GIVEN TEXT:
Remove Dataflow Plan Node Types #1205

plypaul · 2024-05-11T00:58:00Z

Description

The original class hierarchy for the DataflowPlanNodes included types that described the data that was output by the node. However, those turned out to not be useful in practice (e.g. BaseOutput was the majority of use cases), so this PR removes them.

tlento

I love this PR. It is third in the set of cleanup changes I was planning to make after predicate pushdown, but that ordering had more to do with personal preferences than anything else.

I have not really read it because it's, well, hard to read, and I'm trying to get another feature out the door.

The main problem I ran into here is this PR represents, conceptually, three or four changes in one:

removing useless type marker nodes
removing SinkNodes
simplifying the optimizer return types (which is probably fine to consolidate into the SinkNode removal, and is a separate commit here)
doing the natural consolidation of BaseOutput into DataflowPlanNode.

If this were split along these - or other equally readable - lines it'd be a "scroll through and make sure nothing looks weird" review. As it is now it's quite a bit more daunting.

Similarly, if this causes some weirdness then viewing via git diff or whatever is going to be a headache since we squash and merge, and it'd be more accessible in every piece of tooling if it was broken into more readily addressable chunks.

Anyway, you can do what you will with this. If you're going to break this up let me know and I won't review it until you're done, otherwise I'll take a pass through when I have more time.

MATERIAL SUPPLIED:

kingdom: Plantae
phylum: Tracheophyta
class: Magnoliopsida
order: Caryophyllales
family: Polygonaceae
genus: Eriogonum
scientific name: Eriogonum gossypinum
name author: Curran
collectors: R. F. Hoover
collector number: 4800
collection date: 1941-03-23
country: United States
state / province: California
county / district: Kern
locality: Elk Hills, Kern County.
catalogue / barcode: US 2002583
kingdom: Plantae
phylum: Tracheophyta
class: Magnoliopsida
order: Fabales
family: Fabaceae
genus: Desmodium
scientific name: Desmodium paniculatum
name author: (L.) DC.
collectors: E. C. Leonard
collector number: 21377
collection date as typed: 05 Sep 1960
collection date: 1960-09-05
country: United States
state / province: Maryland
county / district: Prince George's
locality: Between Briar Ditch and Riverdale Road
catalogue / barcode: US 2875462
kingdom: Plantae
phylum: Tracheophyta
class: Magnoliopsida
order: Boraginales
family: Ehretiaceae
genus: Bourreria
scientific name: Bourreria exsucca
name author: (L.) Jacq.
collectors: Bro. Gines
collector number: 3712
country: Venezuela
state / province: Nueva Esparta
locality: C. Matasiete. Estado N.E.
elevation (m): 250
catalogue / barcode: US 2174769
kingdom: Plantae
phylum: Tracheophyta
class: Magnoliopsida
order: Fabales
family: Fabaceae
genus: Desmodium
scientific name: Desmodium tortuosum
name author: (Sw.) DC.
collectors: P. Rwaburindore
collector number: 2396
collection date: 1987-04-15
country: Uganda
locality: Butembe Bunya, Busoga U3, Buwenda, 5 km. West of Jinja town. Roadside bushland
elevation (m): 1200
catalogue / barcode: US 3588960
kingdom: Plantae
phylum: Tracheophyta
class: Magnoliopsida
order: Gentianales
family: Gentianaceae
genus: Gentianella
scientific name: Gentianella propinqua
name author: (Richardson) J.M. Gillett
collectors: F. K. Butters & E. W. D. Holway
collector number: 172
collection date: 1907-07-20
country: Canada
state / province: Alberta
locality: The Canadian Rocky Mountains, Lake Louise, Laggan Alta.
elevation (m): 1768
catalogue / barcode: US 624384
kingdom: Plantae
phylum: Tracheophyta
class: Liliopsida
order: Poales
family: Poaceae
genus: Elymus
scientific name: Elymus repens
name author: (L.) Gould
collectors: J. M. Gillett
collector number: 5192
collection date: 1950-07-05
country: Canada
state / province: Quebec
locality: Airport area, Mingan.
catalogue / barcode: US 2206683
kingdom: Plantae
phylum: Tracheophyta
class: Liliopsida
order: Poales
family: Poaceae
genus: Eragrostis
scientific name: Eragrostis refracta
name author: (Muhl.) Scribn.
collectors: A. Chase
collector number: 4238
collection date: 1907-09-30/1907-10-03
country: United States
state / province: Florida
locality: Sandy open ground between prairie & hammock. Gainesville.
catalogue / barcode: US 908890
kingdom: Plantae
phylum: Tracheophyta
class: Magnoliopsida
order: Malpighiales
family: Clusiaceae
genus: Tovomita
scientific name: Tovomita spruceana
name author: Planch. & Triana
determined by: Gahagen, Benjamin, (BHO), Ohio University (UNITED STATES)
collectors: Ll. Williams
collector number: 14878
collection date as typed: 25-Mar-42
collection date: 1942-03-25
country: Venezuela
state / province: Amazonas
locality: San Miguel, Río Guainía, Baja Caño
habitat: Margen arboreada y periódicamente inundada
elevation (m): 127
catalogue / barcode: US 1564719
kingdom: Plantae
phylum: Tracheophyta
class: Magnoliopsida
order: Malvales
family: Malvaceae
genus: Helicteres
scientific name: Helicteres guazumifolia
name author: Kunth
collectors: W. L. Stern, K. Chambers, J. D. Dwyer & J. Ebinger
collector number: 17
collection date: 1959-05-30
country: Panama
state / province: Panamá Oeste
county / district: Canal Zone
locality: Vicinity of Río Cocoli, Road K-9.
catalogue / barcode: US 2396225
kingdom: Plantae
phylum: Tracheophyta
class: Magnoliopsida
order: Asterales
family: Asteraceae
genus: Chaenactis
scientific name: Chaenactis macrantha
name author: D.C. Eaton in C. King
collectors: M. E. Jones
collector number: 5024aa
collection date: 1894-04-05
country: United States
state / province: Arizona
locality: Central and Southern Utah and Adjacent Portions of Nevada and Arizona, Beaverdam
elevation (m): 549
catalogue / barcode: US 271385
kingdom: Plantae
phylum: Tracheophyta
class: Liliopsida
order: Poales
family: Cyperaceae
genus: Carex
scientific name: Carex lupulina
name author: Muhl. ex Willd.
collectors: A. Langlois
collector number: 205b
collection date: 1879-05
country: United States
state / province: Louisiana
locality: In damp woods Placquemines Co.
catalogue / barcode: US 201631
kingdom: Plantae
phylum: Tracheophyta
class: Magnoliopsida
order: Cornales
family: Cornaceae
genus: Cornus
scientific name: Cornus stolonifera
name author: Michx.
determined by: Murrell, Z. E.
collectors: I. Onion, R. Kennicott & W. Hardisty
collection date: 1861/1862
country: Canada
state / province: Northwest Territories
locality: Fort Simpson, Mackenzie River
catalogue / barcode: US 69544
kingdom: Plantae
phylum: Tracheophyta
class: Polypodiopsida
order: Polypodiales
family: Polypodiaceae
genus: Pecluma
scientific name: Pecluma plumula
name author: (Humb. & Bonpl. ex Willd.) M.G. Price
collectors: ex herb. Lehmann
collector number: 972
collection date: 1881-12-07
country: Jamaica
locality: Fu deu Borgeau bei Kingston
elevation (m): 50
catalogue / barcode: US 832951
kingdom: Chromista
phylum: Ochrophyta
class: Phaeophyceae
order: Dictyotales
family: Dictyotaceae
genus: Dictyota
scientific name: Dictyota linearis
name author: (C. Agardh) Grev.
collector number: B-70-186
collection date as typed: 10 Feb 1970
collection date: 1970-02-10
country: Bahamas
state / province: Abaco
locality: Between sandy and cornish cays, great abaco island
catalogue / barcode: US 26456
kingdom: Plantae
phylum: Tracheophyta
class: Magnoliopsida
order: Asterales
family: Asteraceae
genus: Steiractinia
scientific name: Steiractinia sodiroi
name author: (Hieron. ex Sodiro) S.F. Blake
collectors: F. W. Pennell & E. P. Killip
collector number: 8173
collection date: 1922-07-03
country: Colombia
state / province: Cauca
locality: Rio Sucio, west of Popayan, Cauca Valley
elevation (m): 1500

TASK DESCRIPTION: Please shorten the paragraph in the pull request thread that begins "Similarly, if this causes some weirdness" into a single sentence that keeps its main points.

OUTPUT OF THE EXERCISE: If the change causes problems, inspecting it with git diff or similar tools will be difficult because the team squashes and merges, so splitting it into smaller, separately addressable chunks would make it easier to work with in any tooling.